Elder-Beerman, another Upper Valley anchor, closed its doors in 2012, but that space was filled by a satellite location of the Boonshoft Museum of Discovery. Brenda LaBonte, the mall’s general manager, said the mall’s operators will continue to look at alternative uses that would benefit the community.

Xenia Towne Square, which lost its Fulmer grocery store nearly five years ago, saw its Kmart store shut down in 2014. Its Hallmark store closed last month, and a Radio Shack store is targeted with closure. A developer said last week it plans to spend $7 million to demolish the former Kmart and renovate the neighboring grocery-store space into an entertainment center and movie theater.
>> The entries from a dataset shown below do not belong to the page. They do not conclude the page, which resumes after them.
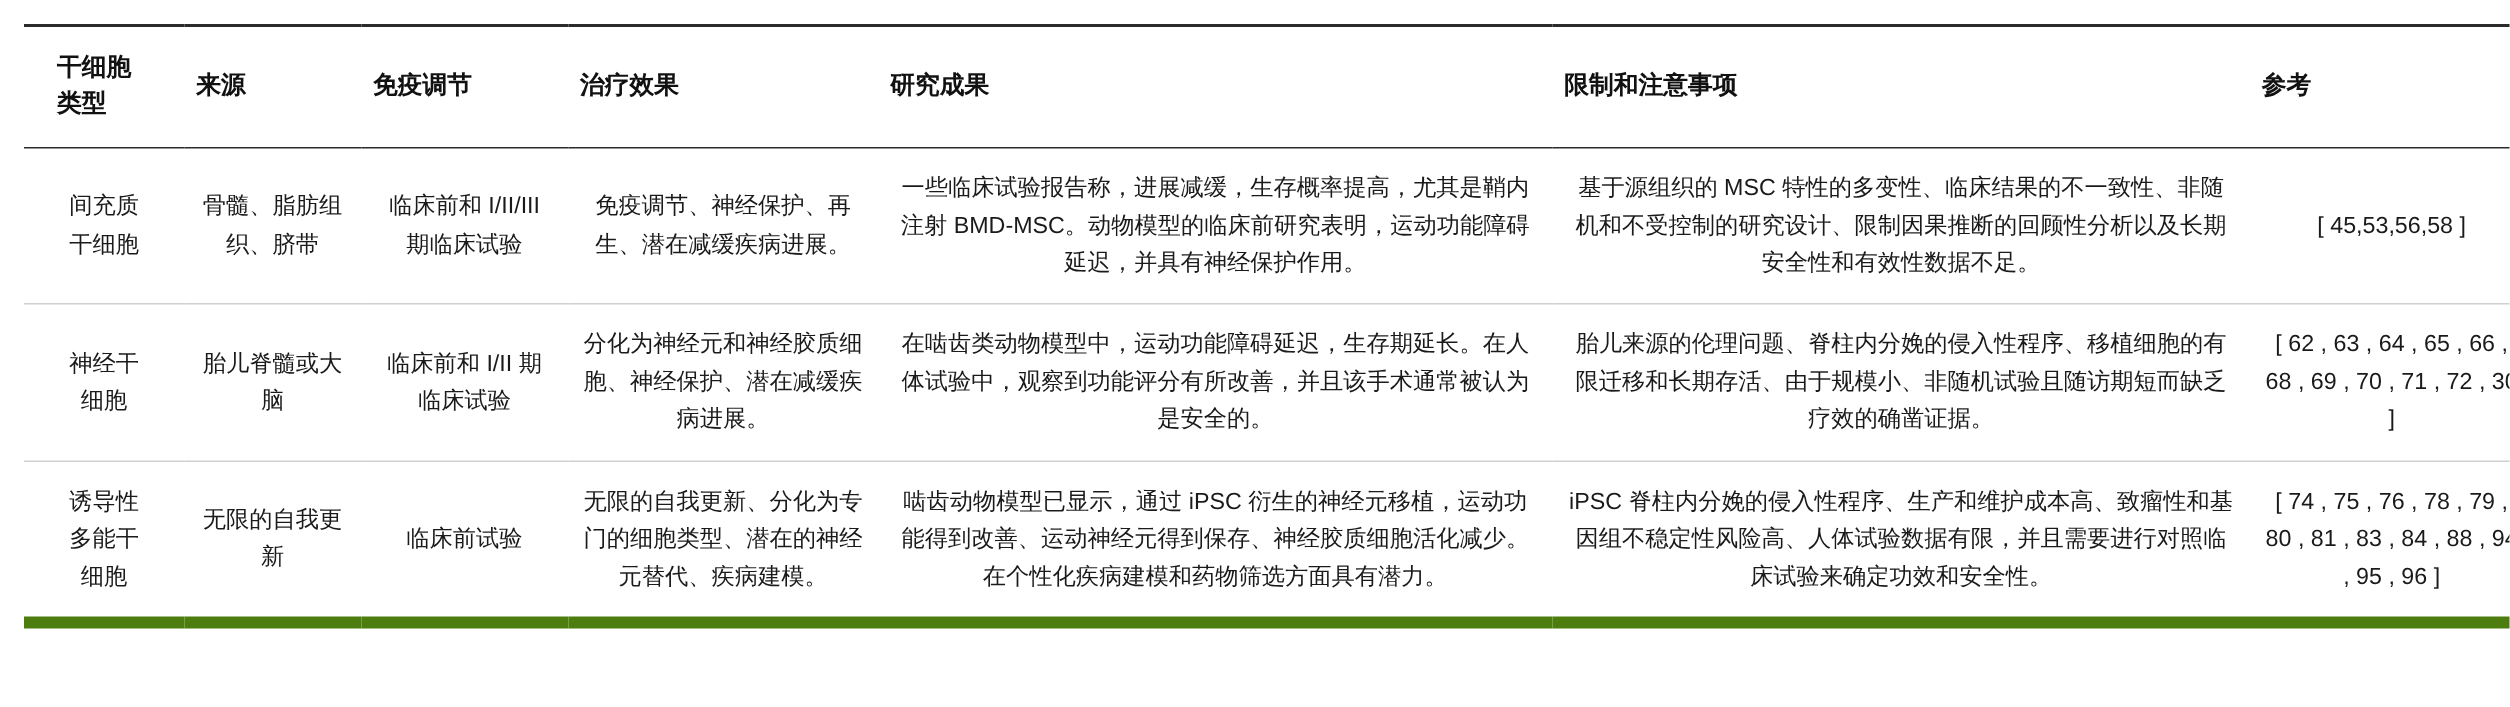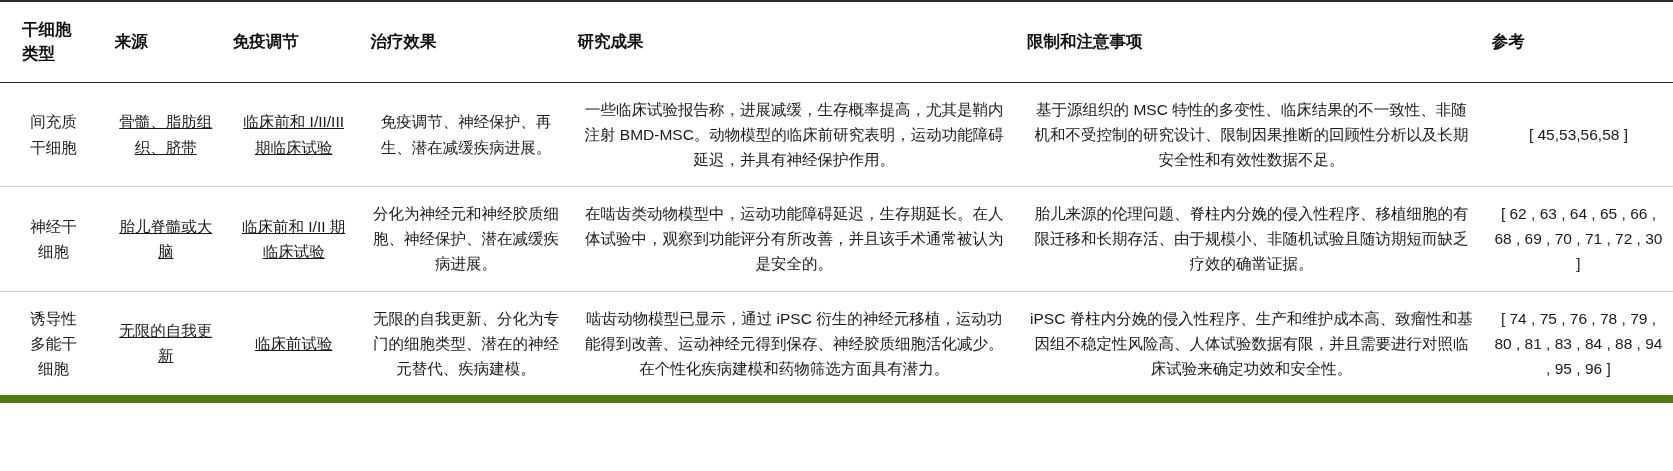--- a/index.html
+++ b/index.html
@@ -17,7 +17,7 @@
   .table-wrap {
     width: 1673px;
     box-sizing: border-box;
-    padding: 0;
+    padding: 16px;
   }
   table.data-table {
     border-collapse: collapse;

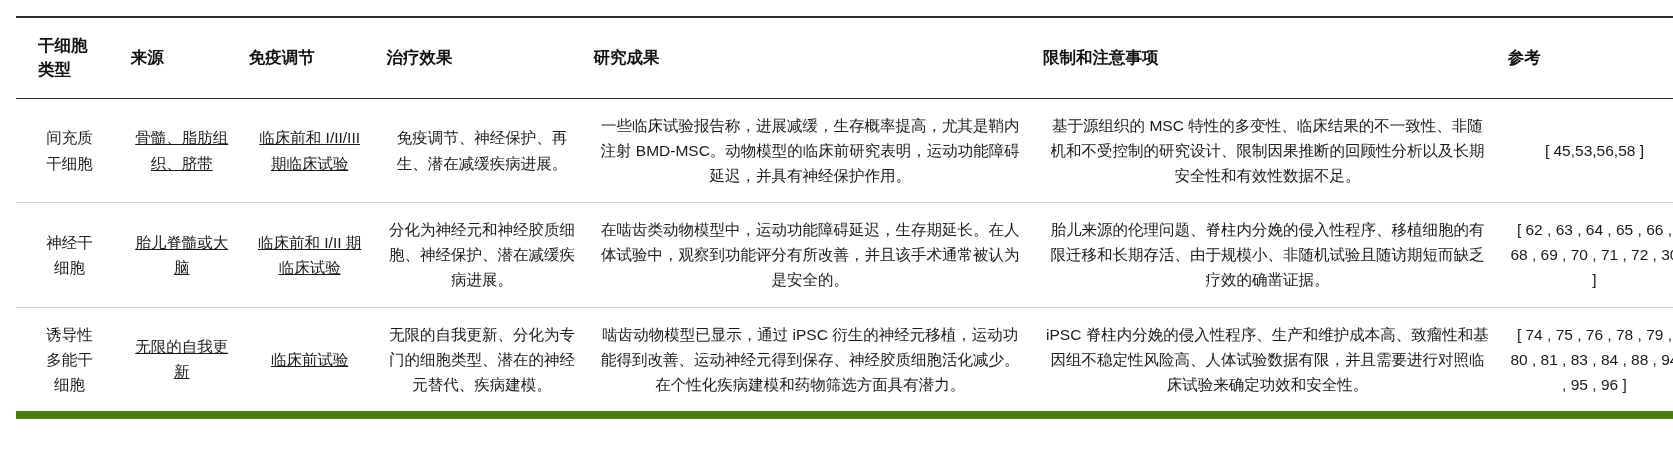--- a/index.html
+++ b/index.html
@@ -63,7 +63,6 @@
   }
   td.cell-source, td.cell-stage {
     text-align: center;
-    text-decoration: underline;
   }
   td.cell-ref {
     text-align: center;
Serdar Durmusoglu, associate professor of marketing at the University of Dayton, said he believes enclosed shopping malls such as the Dayton Mall and the Mall at Fairfield Commons will be impacted most, over the long run, by the opening of the region’s three multi-use developments.

The Dayton Mall “is putting up a very good fight right now,” Durmusoglu said, noting that its owners built the “Villages of Dayton Mall” consisting of free-standing buildings in front of the enclosed retail center to give that area more of an open-air atmosphere.

The economic recovery and the corresponding rise in consumer confidence and spending will likely help buoy all of the region’s retail centers, new and existing, the UD faculty member said. Strip shopping centers, he said, will face tougher competition, “but I think there will be enough mom-and-pop stores, convenience stores and local shops to keep those smaller retail centers open.”